J-PAS: forecast on the primordial power spectrum reconstruction
Guillermo Martínez-Somonte, Airam Marcos-Caballero, Enrique Martínez-González, Antonio L. Maroto, Miguel Quartin, Raul Abramo, Jailson Alcaniz, Narciso Benítez, Silvia Bonoli, Saulo Carneiro, Javier Cenarro, David Cristóbal-Hornillos, Simone Daflon, Renato Dupke, Alessandro Ederoclite, Rosa María González Delgado, Antonio Hernán-Caballero, Carlos Hernández-Monteagudo, Jifeng Liu, Carlos López-Sanjuán, Antonio Marín-Franch, Claudia Mendes de Oliveira, Mariano Moles, Fernando Roig, Laerte Sodré, Keith Taylor, Jesús Varela, Héctor Vázquez Ramió, José M. Vilchez, Javier Zaragoza-Cardiel
Comments 30 pages, 7 figures, 3 tables
详情
- Journal ref
- JCAP03(2026)058
We investigate the capability of the J-PAS survey to constrain the primordial power spectrum using a non-parametric Bayesian method. Specifically, we analyze simulated power spectra generated by a local oscillatory primordial feature template motivated by non-standard inflation. The feature is placed within the range of scales where the signal-to-noise ratio is maximized, and we restrict the analysis to $k \in [0.02,0.2] \text{ h} \text{ Mpc}^{-1}$, set by the expected J-PAS coverage and the onset of non-linear effects.

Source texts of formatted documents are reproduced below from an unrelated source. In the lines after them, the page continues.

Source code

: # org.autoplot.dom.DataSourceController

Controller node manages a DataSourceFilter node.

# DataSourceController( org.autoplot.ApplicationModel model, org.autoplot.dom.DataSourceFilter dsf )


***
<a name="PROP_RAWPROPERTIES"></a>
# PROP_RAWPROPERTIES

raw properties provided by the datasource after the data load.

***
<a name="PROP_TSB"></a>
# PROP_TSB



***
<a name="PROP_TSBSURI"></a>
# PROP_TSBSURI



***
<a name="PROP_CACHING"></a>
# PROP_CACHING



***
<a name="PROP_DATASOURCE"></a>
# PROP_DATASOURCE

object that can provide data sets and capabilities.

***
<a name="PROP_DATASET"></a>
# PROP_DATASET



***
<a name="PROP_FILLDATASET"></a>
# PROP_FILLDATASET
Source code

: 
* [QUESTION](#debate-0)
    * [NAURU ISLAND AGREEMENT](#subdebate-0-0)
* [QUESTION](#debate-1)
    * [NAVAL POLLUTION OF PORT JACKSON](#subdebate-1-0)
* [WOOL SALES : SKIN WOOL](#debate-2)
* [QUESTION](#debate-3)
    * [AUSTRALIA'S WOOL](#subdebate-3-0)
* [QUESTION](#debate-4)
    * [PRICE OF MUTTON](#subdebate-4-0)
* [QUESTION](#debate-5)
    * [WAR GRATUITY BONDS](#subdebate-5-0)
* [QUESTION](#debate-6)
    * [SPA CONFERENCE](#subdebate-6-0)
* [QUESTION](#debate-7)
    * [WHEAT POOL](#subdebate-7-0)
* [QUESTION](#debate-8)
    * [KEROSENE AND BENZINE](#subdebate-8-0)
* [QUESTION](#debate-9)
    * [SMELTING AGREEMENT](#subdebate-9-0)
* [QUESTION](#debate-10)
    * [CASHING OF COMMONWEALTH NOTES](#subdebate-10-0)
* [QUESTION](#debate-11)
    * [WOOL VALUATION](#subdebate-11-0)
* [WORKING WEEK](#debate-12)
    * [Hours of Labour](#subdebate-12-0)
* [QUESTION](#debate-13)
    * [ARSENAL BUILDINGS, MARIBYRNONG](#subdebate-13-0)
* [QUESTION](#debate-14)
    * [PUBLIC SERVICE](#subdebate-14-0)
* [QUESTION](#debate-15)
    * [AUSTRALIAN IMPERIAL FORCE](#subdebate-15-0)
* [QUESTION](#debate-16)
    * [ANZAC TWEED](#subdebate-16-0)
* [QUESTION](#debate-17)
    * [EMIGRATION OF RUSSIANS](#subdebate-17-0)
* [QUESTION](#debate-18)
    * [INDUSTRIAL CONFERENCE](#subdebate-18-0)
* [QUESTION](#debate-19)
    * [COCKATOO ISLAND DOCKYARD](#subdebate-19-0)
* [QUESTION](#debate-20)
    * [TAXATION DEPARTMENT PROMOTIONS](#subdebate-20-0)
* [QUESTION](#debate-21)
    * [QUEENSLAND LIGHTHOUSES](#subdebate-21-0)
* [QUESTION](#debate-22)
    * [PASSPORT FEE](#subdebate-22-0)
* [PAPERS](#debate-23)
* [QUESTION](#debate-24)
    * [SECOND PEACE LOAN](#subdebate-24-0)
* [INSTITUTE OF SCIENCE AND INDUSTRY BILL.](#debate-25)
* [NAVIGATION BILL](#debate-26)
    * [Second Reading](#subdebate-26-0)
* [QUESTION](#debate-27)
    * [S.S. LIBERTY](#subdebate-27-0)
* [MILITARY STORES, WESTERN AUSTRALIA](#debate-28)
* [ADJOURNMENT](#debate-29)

Each primordial power spectrum is reconstructed by linearly interpolating $N$ knots in the $\{\log k, \log P_{\mathcal{R}}(k)\}$ plane, which are sampled jointly with the cosmological parameters $\{H_0,Ω_b h^2, Ω_c h^2\}$ using PolyChord. To test the primordial features, we apply two statistical tools: the Bayes factor and a hypothesis test that localizes the scales where features are detected. We assess the recovery under different J-PAS specifications, including redshift binning, tracer type, survey area, and filter strategy. Our results show that combining redshift bins and tracers allows the detection of oscillatory features as small as 2\%.